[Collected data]
★ ★ ★ ★ ★ ★ ★

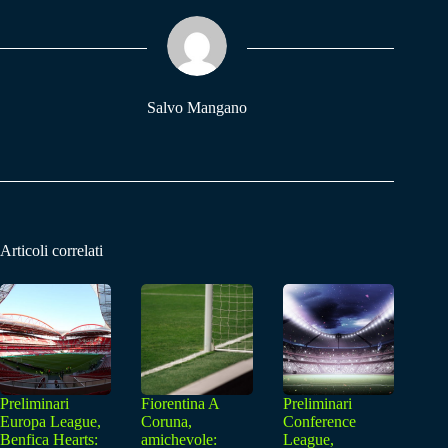
ok
A
a
pp
m
Salvo Mangano
Articoli correlati
Preliminari
Fiorentina A
Preliminari
Europa League,
Coruna,
Conference
Benfica Hearts:
amichevole:
League,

★ ★ ★ ★ ★ ★ ★

## Problem details:
Copy every line of text in all the records above word for word, and leave the pictures out of your answer.

## Task result:
ok
A
a
pp
m
Salvo Mangano
Articoli correlati
Preliminari
Fiorentina A
Preliminari
Europa League,
Coruna,
Conference
Benfica Hearts:
amichevole:
League,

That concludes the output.